Faire de Toulouse la capitale de la santé
L'IUCT travaille à son agrandissement. Jean-Luc Moudenc souhaite que « ce campus soit le lieu de la santé de demain et que Toulouse s’installe comme ville référence pour la santé ». D’autres projets se développent à cet endroit, avec l'implantation d'un futur bâtiment spécialisé dans la gérontologie et de deux biotechs (Flash Therapeutics et Cell Easy).

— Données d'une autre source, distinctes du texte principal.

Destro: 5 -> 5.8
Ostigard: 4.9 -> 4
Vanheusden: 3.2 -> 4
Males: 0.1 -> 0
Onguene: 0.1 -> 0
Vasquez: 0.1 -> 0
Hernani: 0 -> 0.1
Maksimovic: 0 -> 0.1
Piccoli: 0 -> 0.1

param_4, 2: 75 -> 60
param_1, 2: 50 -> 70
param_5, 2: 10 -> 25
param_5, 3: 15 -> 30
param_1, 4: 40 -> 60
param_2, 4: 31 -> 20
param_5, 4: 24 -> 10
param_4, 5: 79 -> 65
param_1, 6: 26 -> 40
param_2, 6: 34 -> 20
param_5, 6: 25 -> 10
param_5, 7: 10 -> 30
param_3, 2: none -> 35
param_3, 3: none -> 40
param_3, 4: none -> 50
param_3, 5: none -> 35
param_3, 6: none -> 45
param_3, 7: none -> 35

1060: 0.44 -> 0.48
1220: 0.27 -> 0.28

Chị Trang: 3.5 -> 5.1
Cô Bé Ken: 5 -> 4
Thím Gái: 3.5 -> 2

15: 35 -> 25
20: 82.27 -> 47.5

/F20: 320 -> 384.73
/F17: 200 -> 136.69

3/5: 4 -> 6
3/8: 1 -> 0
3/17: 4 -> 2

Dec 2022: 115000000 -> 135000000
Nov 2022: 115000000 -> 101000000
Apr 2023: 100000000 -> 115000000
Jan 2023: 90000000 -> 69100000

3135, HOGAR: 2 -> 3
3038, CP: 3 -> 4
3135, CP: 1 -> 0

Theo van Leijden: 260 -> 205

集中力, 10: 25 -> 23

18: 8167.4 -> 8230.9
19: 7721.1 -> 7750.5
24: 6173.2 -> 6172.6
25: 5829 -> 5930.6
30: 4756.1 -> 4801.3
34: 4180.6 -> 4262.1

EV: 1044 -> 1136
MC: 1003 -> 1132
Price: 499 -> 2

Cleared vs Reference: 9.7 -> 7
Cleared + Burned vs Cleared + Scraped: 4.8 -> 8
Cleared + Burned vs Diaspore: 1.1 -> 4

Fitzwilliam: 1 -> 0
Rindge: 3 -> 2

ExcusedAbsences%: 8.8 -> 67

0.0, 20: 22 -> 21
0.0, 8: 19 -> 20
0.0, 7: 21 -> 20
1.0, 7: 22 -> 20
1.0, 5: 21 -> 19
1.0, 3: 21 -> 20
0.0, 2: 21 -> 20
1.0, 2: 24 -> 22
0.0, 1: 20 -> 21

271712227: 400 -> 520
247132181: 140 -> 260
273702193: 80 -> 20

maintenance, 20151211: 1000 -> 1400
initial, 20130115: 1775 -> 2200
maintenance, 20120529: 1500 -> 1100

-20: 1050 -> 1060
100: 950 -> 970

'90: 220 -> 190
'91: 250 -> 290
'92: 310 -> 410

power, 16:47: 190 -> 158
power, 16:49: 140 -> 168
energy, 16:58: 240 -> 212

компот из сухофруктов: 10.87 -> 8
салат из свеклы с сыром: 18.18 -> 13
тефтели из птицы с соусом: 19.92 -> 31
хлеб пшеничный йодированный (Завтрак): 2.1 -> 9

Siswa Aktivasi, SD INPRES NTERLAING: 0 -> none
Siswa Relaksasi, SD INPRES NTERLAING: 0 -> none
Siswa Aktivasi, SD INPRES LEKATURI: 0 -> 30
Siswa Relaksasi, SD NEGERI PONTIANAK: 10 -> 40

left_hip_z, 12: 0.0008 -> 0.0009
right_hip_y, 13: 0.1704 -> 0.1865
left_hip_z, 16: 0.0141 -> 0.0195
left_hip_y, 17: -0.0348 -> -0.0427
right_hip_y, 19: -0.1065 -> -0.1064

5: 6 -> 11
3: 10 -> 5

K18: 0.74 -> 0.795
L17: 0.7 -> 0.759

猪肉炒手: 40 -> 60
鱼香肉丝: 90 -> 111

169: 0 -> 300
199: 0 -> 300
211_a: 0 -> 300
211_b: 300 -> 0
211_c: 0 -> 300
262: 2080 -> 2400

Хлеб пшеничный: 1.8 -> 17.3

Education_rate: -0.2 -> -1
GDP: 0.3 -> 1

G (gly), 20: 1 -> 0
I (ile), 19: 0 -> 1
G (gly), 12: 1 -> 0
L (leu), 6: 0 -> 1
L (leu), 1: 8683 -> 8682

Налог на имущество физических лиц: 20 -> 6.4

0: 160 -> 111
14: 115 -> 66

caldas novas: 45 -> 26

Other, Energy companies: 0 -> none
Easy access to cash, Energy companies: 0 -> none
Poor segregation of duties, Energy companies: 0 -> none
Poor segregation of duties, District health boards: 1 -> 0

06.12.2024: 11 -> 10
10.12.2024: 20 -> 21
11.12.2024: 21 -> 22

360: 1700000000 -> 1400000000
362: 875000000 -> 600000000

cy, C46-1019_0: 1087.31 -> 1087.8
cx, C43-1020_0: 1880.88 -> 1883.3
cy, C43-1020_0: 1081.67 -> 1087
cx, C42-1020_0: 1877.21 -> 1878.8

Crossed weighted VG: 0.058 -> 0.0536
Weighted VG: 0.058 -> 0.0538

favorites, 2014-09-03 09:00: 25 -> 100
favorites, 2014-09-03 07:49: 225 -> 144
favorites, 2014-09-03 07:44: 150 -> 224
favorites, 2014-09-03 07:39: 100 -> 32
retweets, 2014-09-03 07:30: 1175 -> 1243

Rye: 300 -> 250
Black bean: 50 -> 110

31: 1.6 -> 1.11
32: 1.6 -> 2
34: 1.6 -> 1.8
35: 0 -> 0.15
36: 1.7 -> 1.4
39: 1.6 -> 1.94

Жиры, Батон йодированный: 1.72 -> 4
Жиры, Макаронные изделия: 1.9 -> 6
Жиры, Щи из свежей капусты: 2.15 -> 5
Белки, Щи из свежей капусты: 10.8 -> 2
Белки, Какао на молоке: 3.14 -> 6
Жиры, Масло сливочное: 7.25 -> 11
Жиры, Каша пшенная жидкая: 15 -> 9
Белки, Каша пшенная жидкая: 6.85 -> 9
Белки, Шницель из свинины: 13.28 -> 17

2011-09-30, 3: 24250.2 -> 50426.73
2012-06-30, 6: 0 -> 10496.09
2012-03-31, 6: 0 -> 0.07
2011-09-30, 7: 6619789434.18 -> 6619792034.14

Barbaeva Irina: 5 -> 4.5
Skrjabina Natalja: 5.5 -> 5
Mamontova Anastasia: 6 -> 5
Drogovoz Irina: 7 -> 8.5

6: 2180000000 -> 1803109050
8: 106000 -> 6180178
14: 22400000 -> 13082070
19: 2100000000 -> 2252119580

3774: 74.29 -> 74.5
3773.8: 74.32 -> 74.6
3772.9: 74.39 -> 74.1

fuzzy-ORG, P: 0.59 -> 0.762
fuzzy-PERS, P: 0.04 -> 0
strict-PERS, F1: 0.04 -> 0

Un nouveau contrat pour les vélos
Pour favoriser la mobilité, la Métropole veut multiplier par deux son budget vélo (pour rénover les pistes cyclables) et agrandir les parkings relais en entrée de ville et aux abords des grandes lignes de transports. 13 lignes du futur réseau express Vélo sont à l’étude pour desservir les principaux bassins d’emploi (dont la zone aéroportuaire reliée à Toulouse par Saint-Cyprien) et le centre-ville avec pour objectif « zéro discontinuité cyclable ». La Métropole prépare par ailleurs le futur contrat de vélo en libre service (Vélô Toulouse), assuré par JCDecaux, qui arrive à son terme en 2022. « C’est Tisséo qui sera juridiquement le support de l’appel d’offres, déclare le maire de Toulouse. L’avantage, en passant par Tisséo, c’est que certaines communes hors Métropole pourraient bénéficier de ce service. »

À quand les ZFE ?
Quant à l’entrée en vigueur de la Zone à faibles émissions (ZFE), elle pourrait intervenir dans les prochaines semaines : « nous sommes prêts à démarrer au début du mois d’octobre. Nous sommes en train de caler les dernières modalités avec les services locaux de l’Etat ». Un arrêté municipal devrait officialiser son lancement.

Un nouvel Hôtel de police
Si, sur le plan de la sécurité, l’élu souhaite renforcer à nouveau les effectifs de la police municipale (jusqu’à 100 agents supplémentaires d’ici à la fin du mandat, 28 d’ici à la fin de l’année), installer de nouvelles caméras de surveillance et créer des permanences dans les quartiers, le choix du lieu du nouvel Hôtel de la police, cette fois-ci nationale, « devrait être annoncé d’ici peu ».